The Formaldehyde Council (FCI) has taken out the long knives against Good Morning America, and it's about time.
Here are some excerpts from the press release it issued today, entitled "Stories on Formaldehyde in Clothing and Kitchen Cabinets by Good Morning America are False, Distorted."
The first story, by reporter Andrea Canning and aired by GMA on Nov. 11, 2008, alleged that Victoria's Secret bras tested positive for formaldehyde and may have caused a severe allergic reaction in an Ohio woman who had brought a lawsuit. But subsequent legal discovery revealed that, in fact, the plaintiffs conducted no testing whatsoever, the company uses no formaldehyde in their products, and two independent labs determined that formaldehyde was "undetectable" in the clothing.
What's more, the plaintiff admitted to wearing the garment for four days straight, day and night, and had washed it herself with homemade cleaning agents. A basic and harmless skin patch testing can be done to pinpoint the cause of allergic skin reactions; yet the Ohio plaintiff had refused that test prior to GMA's reporting.
FCI brought all these substantiated facts to the attention of Ms. Canning and her producer, Michael Corn—both of whom failed to reply to proof that their story misled viewers, let alone issue a clarification.
A second story that aired on Dec. 31, 2008, on "future-proofing" a home to preserve its value included an interview with Wall Street Journal contributing editor Wendy Bounds. In that segment, Bounds warned viewers against purchasing cabinets that contained urea formaldehyde because "it's a carcinogen."
The truth is that the U.S. Environmental Protection Agency's assessment of formaldehyde's hypothetical carcinogenicity requires extremely high and prolonged exposures over a lifetime. Realistically, this is not possible because given the strong odors presented by formaldehyde, no human being could tolerate those levels even temporarily.

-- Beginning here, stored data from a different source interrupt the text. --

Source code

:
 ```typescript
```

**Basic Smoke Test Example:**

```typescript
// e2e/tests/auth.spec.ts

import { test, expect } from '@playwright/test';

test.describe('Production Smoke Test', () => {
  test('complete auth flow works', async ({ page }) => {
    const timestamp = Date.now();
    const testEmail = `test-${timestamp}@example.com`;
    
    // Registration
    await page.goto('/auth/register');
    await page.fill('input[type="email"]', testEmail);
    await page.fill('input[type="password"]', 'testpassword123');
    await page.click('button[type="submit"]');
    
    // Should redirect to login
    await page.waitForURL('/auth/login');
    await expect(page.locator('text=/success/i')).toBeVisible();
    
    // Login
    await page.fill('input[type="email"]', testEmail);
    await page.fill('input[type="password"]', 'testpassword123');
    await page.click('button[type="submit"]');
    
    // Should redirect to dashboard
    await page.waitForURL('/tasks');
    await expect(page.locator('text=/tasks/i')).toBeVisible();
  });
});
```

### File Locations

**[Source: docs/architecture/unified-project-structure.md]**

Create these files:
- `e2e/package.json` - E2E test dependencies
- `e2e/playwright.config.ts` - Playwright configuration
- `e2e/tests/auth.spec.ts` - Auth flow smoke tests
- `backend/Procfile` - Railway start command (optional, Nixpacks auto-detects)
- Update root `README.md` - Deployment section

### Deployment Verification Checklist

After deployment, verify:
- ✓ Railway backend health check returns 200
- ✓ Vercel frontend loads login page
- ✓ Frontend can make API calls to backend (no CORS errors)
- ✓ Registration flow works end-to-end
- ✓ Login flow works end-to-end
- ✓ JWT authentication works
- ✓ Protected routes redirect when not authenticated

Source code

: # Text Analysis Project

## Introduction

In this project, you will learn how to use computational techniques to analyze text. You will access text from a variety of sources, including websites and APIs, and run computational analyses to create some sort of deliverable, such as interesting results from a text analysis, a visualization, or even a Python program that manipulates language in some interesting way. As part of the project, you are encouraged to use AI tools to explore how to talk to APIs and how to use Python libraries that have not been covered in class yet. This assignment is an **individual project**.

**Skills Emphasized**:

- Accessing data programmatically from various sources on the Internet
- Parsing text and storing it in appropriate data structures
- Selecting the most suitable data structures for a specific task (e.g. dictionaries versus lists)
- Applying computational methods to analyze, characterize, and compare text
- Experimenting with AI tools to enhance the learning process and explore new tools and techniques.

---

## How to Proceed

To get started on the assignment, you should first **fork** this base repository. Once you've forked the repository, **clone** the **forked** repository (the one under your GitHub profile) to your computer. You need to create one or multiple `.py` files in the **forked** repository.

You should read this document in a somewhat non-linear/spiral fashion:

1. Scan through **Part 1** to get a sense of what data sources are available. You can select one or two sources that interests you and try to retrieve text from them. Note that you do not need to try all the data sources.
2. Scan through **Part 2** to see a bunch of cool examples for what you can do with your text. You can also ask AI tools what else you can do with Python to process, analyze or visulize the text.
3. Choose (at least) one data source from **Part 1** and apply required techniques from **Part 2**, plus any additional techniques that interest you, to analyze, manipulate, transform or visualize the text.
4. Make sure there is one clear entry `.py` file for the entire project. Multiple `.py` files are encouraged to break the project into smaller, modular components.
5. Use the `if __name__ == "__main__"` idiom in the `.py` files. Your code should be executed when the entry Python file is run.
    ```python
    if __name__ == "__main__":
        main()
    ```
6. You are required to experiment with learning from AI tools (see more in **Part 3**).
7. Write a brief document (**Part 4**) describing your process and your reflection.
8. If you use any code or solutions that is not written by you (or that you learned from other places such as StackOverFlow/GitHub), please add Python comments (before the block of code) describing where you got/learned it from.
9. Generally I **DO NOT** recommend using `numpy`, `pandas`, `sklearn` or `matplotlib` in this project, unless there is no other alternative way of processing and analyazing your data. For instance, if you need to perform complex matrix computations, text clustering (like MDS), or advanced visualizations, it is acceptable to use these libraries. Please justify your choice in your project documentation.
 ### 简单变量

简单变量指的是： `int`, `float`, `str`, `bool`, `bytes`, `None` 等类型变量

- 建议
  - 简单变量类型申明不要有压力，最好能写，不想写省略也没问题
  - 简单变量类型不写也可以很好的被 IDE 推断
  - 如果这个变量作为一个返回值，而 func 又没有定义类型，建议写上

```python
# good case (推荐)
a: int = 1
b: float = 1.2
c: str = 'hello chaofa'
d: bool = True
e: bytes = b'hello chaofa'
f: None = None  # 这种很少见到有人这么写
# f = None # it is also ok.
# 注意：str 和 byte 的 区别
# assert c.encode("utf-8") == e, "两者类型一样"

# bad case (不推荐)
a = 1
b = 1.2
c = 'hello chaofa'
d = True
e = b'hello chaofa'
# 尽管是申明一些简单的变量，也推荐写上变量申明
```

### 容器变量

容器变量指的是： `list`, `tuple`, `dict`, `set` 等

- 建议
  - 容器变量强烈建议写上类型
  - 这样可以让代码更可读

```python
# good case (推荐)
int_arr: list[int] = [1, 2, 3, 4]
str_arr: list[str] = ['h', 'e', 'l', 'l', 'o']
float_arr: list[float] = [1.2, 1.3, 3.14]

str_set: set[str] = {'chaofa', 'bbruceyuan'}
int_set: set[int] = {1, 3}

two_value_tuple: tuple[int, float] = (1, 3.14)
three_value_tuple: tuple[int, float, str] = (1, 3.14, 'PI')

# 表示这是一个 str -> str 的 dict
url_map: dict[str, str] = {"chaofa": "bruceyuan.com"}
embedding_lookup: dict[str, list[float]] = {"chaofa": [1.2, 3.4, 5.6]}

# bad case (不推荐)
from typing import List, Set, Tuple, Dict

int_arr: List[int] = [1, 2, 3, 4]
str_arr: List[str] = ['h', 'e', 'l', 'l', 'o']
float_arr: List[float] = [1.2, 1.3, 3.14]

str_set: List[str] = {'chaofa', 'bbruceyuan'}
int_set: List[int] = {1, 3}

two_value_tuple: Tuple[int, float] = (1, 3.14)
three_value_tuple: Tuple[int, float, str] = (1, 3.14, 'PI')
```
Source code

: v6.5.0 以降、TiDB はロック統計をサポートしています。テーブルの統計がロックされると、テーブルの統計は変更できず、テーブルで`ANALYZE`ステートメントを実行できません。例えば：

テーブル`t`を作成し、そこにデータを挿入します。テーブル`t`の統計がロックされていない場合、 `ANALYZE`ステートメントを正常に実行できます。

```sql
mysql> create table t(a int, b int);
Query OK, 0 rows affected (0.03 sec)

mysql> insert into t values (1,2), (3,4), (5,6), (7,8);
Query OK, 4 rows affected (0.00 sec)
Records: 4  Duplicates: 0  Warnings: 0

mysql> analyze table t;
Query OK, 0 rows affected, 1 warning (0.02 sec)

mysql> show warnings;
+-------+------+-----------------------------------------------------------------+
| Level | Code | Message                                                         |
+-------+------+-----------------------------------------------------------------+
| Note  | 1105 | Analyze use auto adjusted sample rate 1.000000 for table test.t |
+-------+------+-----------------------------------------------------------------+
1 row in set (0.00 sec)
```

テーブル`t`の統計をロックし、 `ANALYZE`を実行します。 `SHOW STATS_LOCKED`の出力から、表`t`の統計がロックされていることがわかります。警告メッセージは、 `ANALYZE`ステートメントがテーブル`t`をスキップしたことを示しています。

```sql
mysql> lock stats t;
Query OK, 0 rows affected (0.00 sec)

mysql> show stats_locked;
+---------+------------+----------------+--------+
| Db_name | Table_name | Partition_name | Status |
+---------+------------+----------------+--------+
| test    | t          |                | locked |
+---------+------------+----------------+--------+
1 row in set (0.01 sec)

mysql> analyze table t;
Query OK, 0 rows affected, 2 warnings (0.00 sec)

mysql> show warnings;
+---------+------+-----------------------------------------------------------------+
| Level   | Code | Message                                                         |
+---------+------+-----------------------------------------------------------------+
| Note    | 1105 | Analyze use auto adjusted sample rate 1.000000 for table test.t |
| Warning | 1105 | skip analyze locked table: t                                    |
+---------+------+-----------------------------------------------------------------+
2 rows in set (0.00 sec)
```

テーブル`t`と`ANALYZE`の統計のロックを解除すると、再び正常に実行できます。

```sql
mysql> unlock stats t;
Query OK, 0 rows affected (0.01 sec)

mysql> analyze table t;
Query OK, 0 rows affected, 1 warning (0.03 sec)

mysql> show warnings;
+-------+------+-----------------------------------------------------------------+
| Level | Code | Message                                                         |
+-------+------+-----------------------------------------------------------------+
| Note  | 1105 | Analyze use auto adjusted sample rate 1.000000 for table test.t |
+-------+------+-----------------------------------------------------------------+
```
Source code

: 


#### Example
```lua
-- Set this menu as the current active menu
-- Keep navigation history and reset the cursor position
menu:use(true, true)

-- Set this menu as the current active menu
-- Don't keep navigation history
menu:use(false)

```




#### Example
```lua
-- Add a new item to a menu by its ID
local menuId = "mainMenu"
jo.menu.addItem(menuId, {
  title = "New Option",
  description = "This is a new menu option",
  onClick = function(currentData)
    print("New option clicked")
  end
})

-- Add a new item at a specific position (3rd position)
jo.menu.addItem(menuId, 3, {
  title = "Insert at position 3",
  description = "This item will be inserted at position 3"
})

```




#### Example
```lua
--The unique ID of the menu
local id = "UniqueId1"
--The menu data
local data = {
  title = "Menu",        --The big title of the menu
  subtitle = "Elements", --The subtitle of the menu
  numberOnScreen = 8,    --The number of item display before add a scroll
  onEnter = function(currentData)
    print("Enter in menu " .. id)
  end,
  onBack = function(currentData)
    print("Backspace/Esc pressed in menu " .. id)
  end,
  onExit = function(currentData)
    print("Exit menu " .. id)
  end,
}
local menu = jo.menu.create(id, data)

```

When an FCI representative contacted ABC producer Anna Robertson to ask that she correct the reporting, she also refused—claiming, incredibly, that Bounds had made no connection between cancer and formaldehyde.
Here's my take on what's going on here:
Armed with zero knowledge of science, the typical journo drinks the simplistic leftie Kool-Aid whereby all industry is bad, and all claimed horror stories, regardless of the source, must be correct. Another way to describe this is "ideology."
You know, that's when you are about to be executed and you still yell "Thank you, Comrade Stalin." Or, If your name is Ethel Rosenberg, rather than save your own life, and not leave your sons orphans, you choose to die for the cause.
The irony here, of course, is that Communist countries—especially in Eastern Europe—created the worst industrial pollution of all time.
FCI should keep turning up the heat, as it sets an example for all the shrinking violet industries, and their timid trade associations.